Essa perspectiva tem a ver também com o interesse de pensarmos em novas formas de
centralidade a serem apoiadas no sentido de garantir a vida e a existência de algumas cidades,
especialmente as pequenas e médias, que nem sempre se articulam aos dinamismos dos grandes
mercados. Fala-se aqui de centralidades socioterritoriais, que estão articuladas ao circuito inferior
da economia urbana e ao circuito intermediário, mas, igualmente, a outras demandas e fluxos.
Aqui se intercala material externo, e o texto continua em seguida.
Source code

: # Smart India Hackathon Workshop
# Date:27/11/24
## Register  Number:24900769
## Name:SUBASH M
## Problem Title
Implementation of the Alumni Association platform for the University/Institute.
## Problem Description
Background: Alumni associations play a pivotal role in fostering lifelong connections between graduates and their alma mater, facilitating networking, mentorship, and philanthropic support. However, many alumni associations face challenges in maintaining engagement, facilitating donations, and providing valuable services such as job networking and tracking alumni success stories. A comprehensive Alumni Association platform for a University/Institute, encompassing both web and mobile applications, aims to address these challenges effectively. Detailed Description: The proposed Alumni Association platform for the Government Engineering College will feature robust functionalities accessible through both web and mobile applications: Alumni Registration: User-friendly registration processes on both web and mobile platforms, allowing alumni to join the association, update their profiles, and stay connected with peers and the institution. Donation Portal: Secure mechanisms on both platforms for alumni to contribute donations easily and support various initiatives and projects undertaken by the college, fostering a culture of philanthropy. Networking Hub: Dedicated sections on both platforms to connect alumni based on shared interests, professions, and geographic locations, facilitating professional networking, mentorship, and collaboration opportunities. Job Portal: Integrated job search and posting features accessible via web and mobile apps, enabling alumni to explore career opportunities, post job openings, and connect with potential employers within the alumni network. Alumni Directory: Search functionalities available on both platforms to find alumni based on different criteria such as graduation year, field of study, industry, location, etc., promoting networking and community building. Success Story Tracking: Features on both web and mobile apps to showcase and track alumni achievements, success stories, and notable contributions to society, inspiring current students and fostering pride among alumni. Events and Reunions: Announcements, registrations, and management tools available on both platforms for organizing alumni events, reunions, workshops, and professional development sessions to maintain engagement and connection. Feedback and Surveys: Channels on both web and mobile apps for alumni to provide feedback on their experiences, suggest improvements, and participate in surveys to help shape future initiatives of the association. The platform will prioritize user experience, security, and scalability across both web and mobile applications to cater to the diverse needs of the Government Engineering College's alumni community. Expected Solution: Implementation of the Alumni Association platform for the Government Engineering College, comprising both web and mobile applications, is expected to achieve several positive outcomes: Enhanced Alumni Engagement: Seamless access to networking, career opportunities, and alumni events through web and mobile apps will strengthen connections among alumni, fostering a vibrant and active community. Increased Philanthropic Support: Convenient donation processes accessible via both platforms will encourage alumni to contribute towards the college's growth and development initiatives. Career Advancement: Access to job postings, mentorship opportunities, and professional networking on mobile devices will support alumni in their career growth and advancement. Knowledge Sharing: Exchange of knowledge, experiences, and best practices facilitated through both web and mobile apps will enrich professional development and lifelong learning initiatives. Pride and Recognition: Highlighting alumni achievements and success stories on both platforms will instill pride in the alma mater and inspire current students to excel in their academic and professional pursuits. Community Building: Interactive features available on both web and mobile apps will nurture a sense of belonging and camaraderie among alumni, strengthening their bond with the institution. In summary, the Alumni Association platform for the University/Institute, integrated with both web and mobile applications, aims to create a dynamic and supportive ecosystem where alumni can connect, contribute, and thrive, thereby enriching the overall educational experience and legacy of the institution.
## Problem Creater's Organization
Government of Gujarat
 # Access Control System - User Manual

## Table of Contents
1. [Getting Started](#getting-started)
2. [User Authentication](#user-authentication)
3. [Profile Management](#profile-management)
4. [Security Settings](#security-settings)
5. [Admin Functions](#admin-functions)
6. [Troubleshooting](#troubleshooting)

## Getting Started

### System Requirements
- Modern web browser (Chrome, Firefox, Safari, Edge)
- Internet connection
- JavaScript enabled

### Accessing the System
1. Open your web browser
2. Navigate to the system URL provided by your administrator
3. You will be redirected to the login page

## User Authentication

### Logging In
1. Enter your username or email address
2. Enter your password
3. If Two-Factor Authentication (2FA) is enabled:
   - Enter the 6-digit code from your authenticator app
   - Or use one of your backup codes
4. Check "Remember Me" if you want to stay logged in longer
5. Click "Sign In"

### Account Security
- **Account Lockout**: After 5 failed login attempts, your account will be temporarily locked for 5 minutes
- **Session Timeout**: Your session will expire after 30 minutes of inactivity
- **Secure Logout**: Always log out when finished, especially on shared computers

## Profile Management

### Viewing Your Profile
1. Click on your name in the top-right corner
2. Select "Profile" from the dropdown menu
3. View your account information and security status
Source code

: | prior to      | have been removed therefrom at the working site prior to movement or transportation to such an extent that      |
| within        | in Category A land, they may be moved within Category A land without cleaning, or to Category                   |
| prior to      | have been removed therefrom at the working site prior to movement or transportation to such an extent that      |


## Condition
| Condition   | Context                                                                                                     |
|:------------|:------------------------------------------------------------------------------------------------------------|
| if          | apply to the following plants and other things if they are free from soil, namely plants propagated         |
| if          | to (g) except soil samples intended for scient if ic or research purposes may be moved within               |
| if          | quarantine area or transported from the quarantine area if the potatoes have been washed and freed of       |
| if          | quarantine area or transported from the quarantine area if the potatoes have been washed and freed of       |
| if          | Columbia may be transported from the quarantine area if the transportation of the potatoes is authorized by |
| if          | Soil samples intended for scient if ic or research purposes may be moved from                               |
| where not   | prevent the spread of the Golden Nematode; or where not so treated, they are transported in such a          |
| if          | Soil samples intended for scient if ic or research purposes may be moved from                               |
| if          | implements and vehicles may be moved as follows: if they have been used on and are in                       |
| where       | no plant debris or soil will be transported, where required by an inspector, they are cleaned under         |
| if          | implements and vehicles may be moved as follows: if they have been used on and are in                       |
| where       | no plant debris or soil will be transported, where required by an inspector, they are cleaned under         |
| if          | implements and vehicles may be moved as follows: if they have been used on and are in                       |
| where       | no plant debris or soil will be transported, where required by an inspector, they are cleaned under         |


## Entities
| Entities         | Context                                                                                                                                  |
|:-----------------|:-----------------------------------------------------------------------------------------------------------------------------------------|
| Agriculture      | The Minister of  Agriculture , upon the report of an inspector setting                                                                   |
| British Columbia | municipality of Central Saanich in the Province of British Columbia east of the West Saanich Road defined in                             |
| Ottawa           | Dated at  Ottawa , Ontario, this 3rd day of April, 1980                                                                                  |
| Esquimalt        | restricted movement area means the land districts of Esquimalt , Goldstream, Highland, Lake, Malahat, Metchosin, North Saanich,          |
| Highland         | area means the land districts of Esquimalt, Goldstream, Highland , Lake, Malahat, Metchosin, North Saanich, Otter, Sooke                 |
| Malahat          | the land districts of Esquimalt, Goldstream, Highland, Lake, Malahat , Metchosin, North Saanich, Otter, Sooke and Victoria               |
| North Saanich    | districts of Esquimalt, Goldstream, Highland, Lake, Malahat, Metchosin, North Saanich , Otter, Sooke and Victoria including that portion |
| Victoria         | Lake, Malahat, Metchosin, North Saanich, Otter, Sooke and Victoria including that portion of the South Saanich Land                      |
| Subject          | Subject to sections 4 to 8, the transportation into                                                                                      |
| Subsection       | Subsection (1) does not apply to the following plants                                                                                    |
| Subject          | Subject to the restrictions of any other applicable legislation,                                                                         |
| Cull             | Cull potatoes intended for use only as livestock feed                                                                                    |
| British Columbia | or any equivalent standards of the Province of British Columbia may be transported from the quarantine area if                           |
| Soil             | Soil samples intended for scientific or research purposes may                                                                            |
Dizem respeito especialmente a atividades e serviços diversos responsáveis por configurar aquilo
que Bitoun (2009) chamou de “responsabilidade territorial” dessas cidades para com o entorno local
e regional, em oposição à responsabilidade corporativa e voltada para os mercados globais.
Tais elementos tendem a promover gradativamente uma outra forma de ordenamento
territorial que pressupõe espaços urbanos inclinados ao atendimento de demandas precipuamente
cidadãs, conforme sugeriu Santos (1987) ao pensar o espaço brasileiro à luz de um arranjo cívico-
territorial como possibilidade e verdadeira condição de cidadania. As cidades para a vida na
floresta devem se inspirar naquele tipo de responsabilidade e neste tipo de ordenamento territorial,
de forma a garantir cidadania e qualidade de vida como pressuposto de existência de vida biológica
e sociocultural no interior da floresta.